Tinseltown isn’t all glamor, but we knew that
Janet Harvey makes the femme fatale the protagonist in Angel City: Town Without Pity
Angel City: Town Without Pity
Writer: Janet Harvey
Artist: Megan Levens
Colorist: Nick Filardi
Published by Oni Press
Book Market Release Date: August 29, 2017
Like the crew behind the film Hidden Figures, Harvey too writes a rarely told story: the point of view of the noir femme fatale. Seductive and cunning, this archetypal “fatal woman” manipulates characters with malicious intent with her charm. In Angel City, our protagonist Dolores Dare is not the villainess but the heroine. She reigns amidst Megan Levens and Nick Filardi’s colorful artwork, a sharp contrast to the typical black and white of noir comics.
After failing in Hollywood, Dolores becomes the enforcer for the Volante mob and Gino Volante’s woman. But when her best friend, Frances Faye, is discovered dead in a dumpster, Dolores begins investigating her death.
Angel City is gritty. Mobs run amok and this fictional town harbors selfishness and resentment. A disillusioned Tinseltown leaves its victims as relics of themselves; women and men chase after the glamor of stardom, drowning in the ecstasy of false fame. In typical 1930s fashion, misogyny and racial discrimination remain at large. To a modern reader, some of the dialogue may seem farcical, but it does well to remember a time when they weren’t.
This year, we find ourselves seeking more diverse voices in our media. As Chimamanda Ngozi Adichie reminds us in her TED Talk, misunderstandings arise when we are limited to the single story, a limited scope of the rich heritages of different people. Writers like Harvey are working to break the single story, and I tip my hat off to them.

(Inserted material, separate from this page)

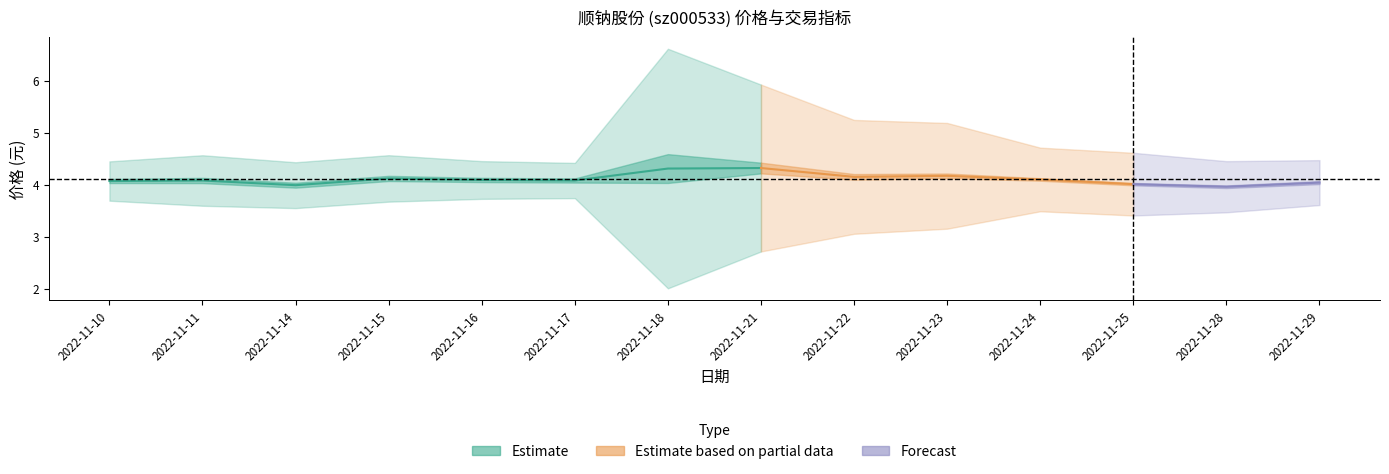

True or false: 量比 has a value of 0.5 at 2022-11-10.

False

While Dolores elevates the single story of the femme fatale — she feels, she cries, she fights — she, like the other characters, is not memorable in the realm of fighting, strong protagonists. Initially, her characterization feels like a sketch at best. She is the victim of excess; aspects of her character — her work for the mob, her loss of her mother and her best friend, her romance with Gino — could have fit together better. Rather than an organic presentation, the first few issues worked toward establishing a different aspect of her character, as if listing her different attributes.
Yet I have to acknowledge that although I sincerely wanted to love this work, I felt underwhelmed. The premise promises to subvert film noir tropes, but the actual narrative draws excessively from stock elements. The villain reveal and eventual romance are predictable, and frankly, despite being a solidly written narrative, Angel City is not genre-breaking work.

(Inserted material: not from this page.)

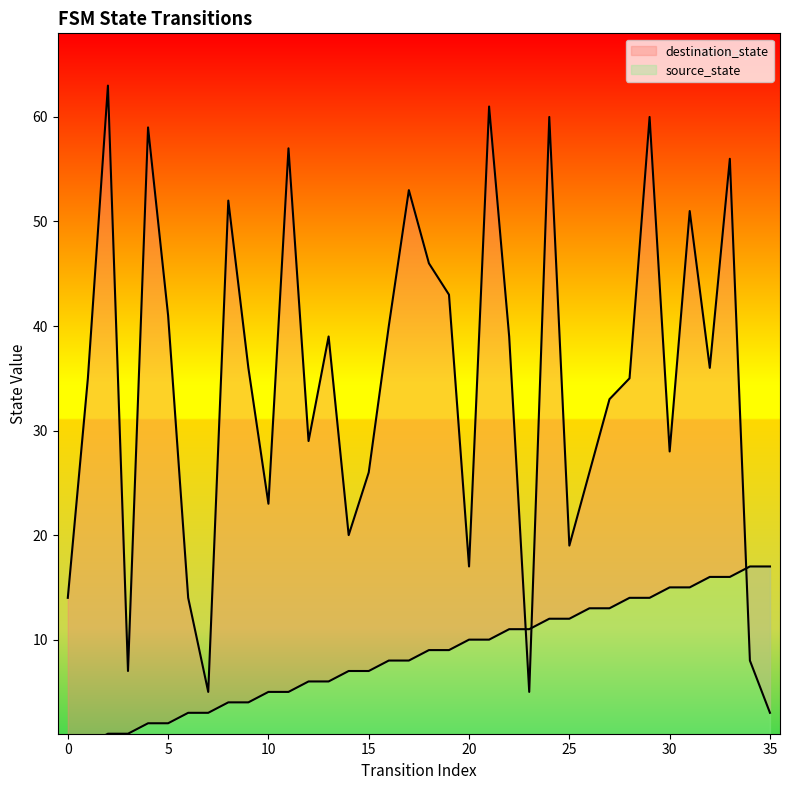

Between 3 and 26, which series saw the biggest shift?

destination_state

A hindrance is the underdevelopment of its side characters. Although these characters develop Dolores’s characterization, they are forgettable unless in relation to Dolores. She is spurred into action when Joe Yoshimoto angrily tells her that her friend was murdered. She later rejects Gino, a mobster who provides her with wealth and a job but cannot seem to empathize with her compassion. We find her character becoming more heroic as she gets more involved but I would like to have seen the rest of Angel City’s inhabitants receive the same development. Angel City comes together at the end, a disillusioned Hollywood that Dolores is able to survive but not save.
As Dolores narrates at the end, “They say that Hollywood loves a happy ending. The good guys win. The bad guys get punished. In real life...it’s rarely that simple.” In one memorable panel, Dolores and Joe embrace in front of the Clover Club. The two are standing on what looks like a red carpet. The lights of police cars flash behind them like those of films. Yet no matter how much like Hollywood it appears to be, this town can never hide its scars.